End-to-end Accuracy of the Path Point Placement

To examine the end-to-end accuracy of the path point placement, the following experiment is conducted. The user places a path point at one corner of a cuboid shaped, 3D printed workpiece that is mounted on a tripod. The placement is repeated 5 times per point, so as to rule out random user error at each location. Subsequently, the tip of a 3D printed tool that holds a needle is moved to the programmed location. This setup is shown in Fig. 7. Both the position of the workpiece and the tool are measured using a Leica LTD 800 laser tracker. That is why the tool and the workpiece are constructed to be able to hold three laser tracker targets each. This is repeated 14 times within a cuboid shaped workspace of approximately 0.6 × 0.6 × 0.25 m3 volume.

Fig. 7
figure 7

(a) Path point placement in front of a workpiece, (b) Path point placement experiment

Table 1 shows an overview of the errors that have been measured. The absolute value of the error is (10.7 ± 3.5 mm). There is a bias in the z-axis of 9.3 mm. A possible explanation for the bias is the random error of the Robot-Lighthouse-referencing, which was carried out once previous to the path point placement and thus would appear as a systematic error in the subsequent experiment. Thus, like mentioned before, the referencing procedure should be revised. Overall, a mean absolute error of 10.7 mm is not as good as was expected when designing the system; however, a large bias suggests that by fixing the suspected issue, the achievable accuracy should be substantially higher.

Only a relatively small workspace was tested because the robot used in the experiments limited the workspace of the evaluation procedure. It is expected that the accuracy will be lower in bigger workspaces.

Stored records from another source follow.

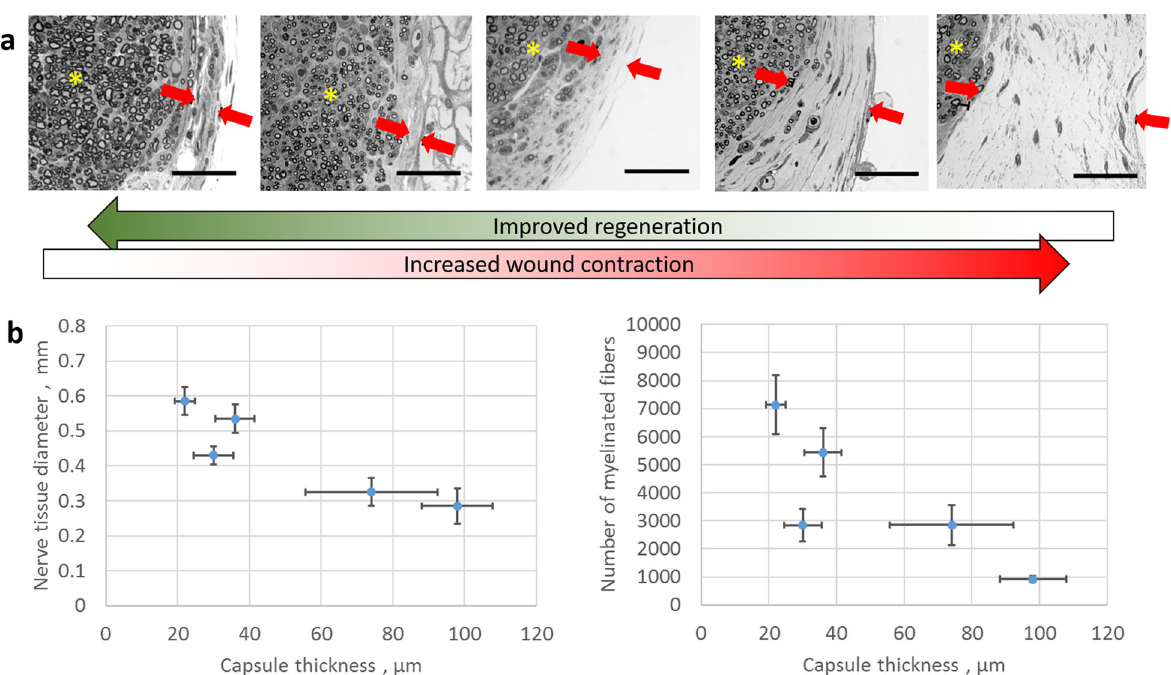
Fig. 2 An inverse relationship between wound contraction and induced regeneration was demonstrated in transected rat sciatic nerves grafted by a library of fi ve different porous collagen scaffolds, either DRT or analogs of DRT, differing only in degradation half-life. a OsO 4 staining of tissue sections reveals the formation of a contractile MFB capsule (thickness shown between red arrows) around the newly- formed nerve tissue (stars) 9 weeks post-injury. b Quanti fi cation of the inverse relationship between the intensity of wound contraction (assayed by the radial thickness of the MFB capsule) and quality of induced regeneration, assayed both by the equivalent tissue diameter (left) and the number of myelinated fi bers (right). Data (mean ± se) were obtained at the midpoint of the gap distance, 15 mm, initially separating the two nerve stumps, measured 9 weeks post-injury 20 . Scale bars 50 μ m. Figure 2a, b were reproduced with permission from Biomaterials, 33, 4783 – 91, © Elsevier (2012).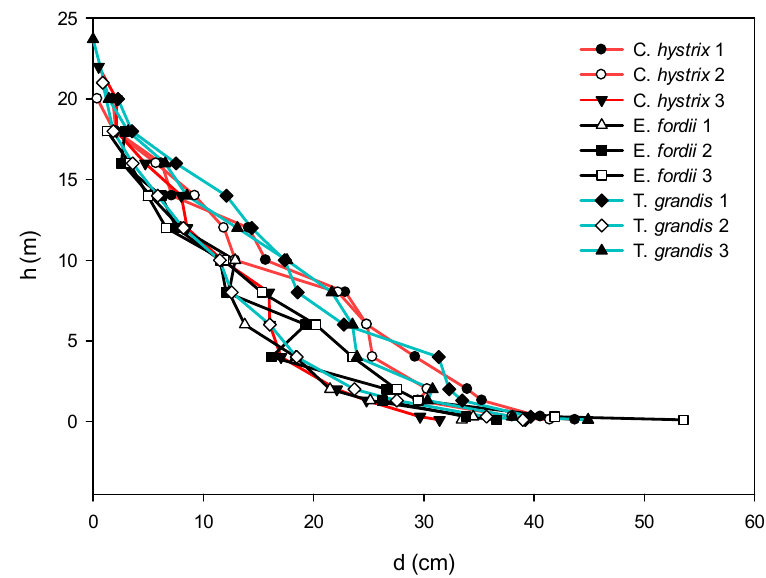
Figure 2. Observed height (h) above the ground-outside bark diameter (d) curves for nine dominant or codominant trees.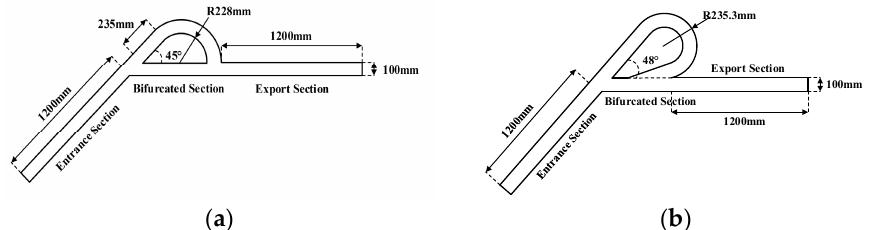
Figure 1. Schematic diagram of size and structure of two Tesla valves (mm) (( a ) T45-R, ( b ) GMF, and the width of entrance is 100 mm).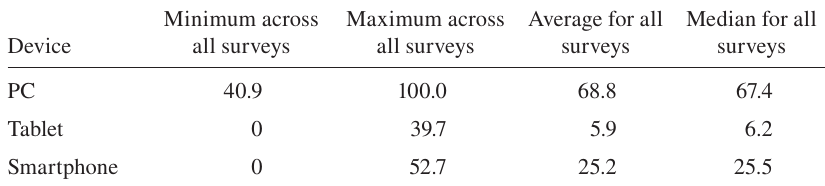
Proportion (in %) of different device types Minimum across Maximum across Average for all Median for all Device all surveys all surveys surveys surveys PC 40.9 Tablet 0 Smartphone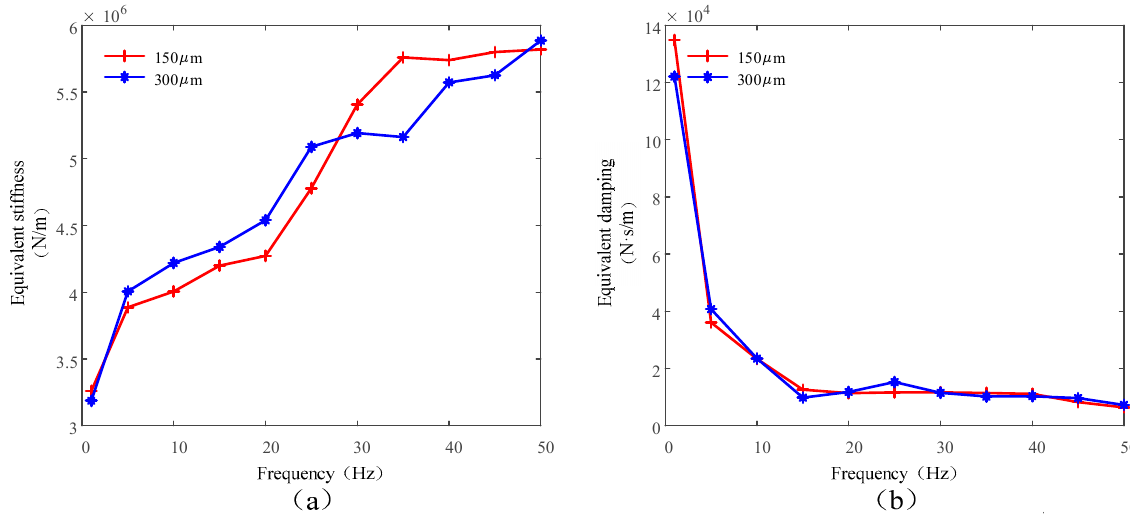
Figure 9. Dynamic parameters of specimen X01 vary with frequency: ( a ) equivalent stiffness, and ( b ) equivalent damp ‐ ing.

Table 1 Error of the path point placement

5.3 Discussion

To conclude, the mean absolute error of 10.7 mm in a relatively small workspace is decent, especially when considering it is a low-cost system, but not as good as was expected when designing the system. On top of that, in real-world application the overall error is expected to increase rather than decrease, due to perturbations and generally less ideal conditions, so robustness needs to be evaluated as well. Because of the determined accuracy only industrial processes such as painting and handling could be programmed using the presented system, since they usually have a compatible tolerance of the tool positioning. The presented stylus-based placement method is ideal for the quick robot program creation of small programs from scratch. However, development of more complex functionality, e.g. the commissioning of a robot program that was planned in a simulation software is also possible. At the same time, the applications need to be limited to medium-size workspaces like 1 m3 which is likely a sensible trade-off between workspace size and accuracy for this particular setup. To sum up, the accuracy in medium-size workspaces will be quite high, if the problem in the referencing can be solved.

6 Conclusion

In this work, a flexible and cost-efficient input and tracking system based on the VIVE technology has been developed. Overall, the system is feasible as a flexible and low-cost ARRPS system. The end-to-end mean absolute error of the path point placement is 10.7 mm. The VIVE controller integration allows for many interesting possibilities when designing the user experience. The software platform can be a starting point for other developers to implement their own ARRPS-related ideas.

In future work, the robot interface could be implemented, e.g. using ROS. The robustness of the Robot-Lighthouse-referencing should be improved, so as to improve overall accuracy. Also, the setup time of the Robot-Lighthouse-referencing should be reduced by fully automating the procedure. Furthermore, the system should be evaluated in terms of usability and ergonomics for the intended use-cases.